Java 9 GC

Sorry! ;D To try and say it in a simpler way, if you’re doing any (soft) real-time task your code has a deadline to meet. If you’re doing a 60 frames per second game, to not miss a frame your code has to complete what it’s doing each frame in lower than (1/60 sec) ~16ms. If the GC kicks in then the time it takes and the time your code takes must be lower than ~16ms. In fact, in a multi-process system you almost certainly can’t take the full 16ms.

Audio with something like JACK processes in a callback into Java at maybe more like 300 or 600 frames per second. And missed deadlines are a lot more noticeable in audio. Therefore you’re looking at a situation where your code (and possibly GC) has to guarantee to run in less than a few ms. If Shenandoah is working well for the higher framerates of audio, then it should also work well for a 60fps game.

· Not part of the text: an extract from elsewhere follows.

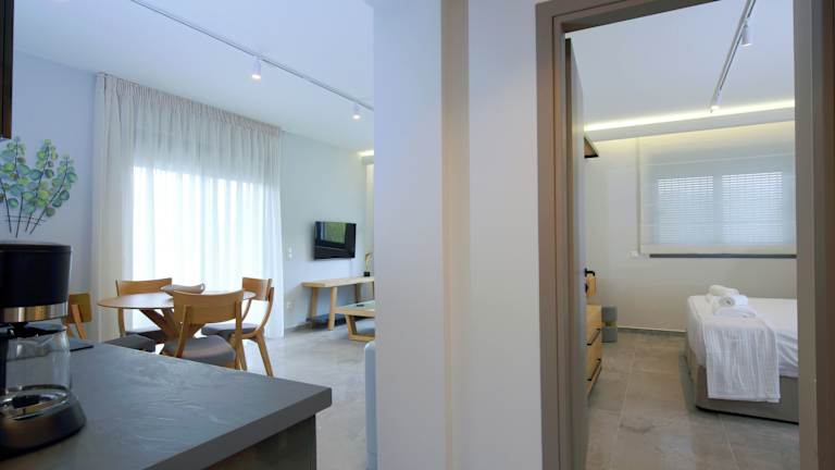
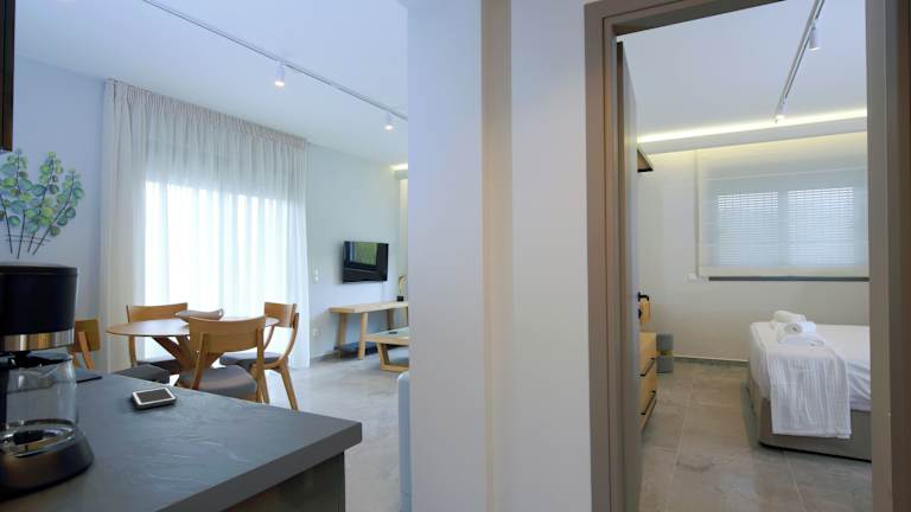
+ cell phone [130,385,178,410]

I’d say the problem is that there is hardly anyone at Oracle or the JCP that cares about games written in Java, which:

  1. have not 128GB of server machine memory footprint but rather 1-2GB
  2. value consistent low-latency GC more than high throughput

Java EE (sorry, I meant Jakarta EE) application servers certainly don’t care whether GC takes 10ms or 50ms at times. There are certainly use-cases for 2. with even lower memory footprints in the tens or hundreds of megabytes for embedded systems, but that’s where dedicated commercial real-time JVMs from for example Aonix/Perc/PTC come into play. This is probably not something where Oracle or the OpenJDK wants to excel in.

Not sure about Oracle, although the web is changing! Maybe them donating (ditching) EE says something?

But I’m sure some OpenJDK partners have an interest in 2. Which makes me think. OpenJ9 with Metronome GC might be worth some experiments.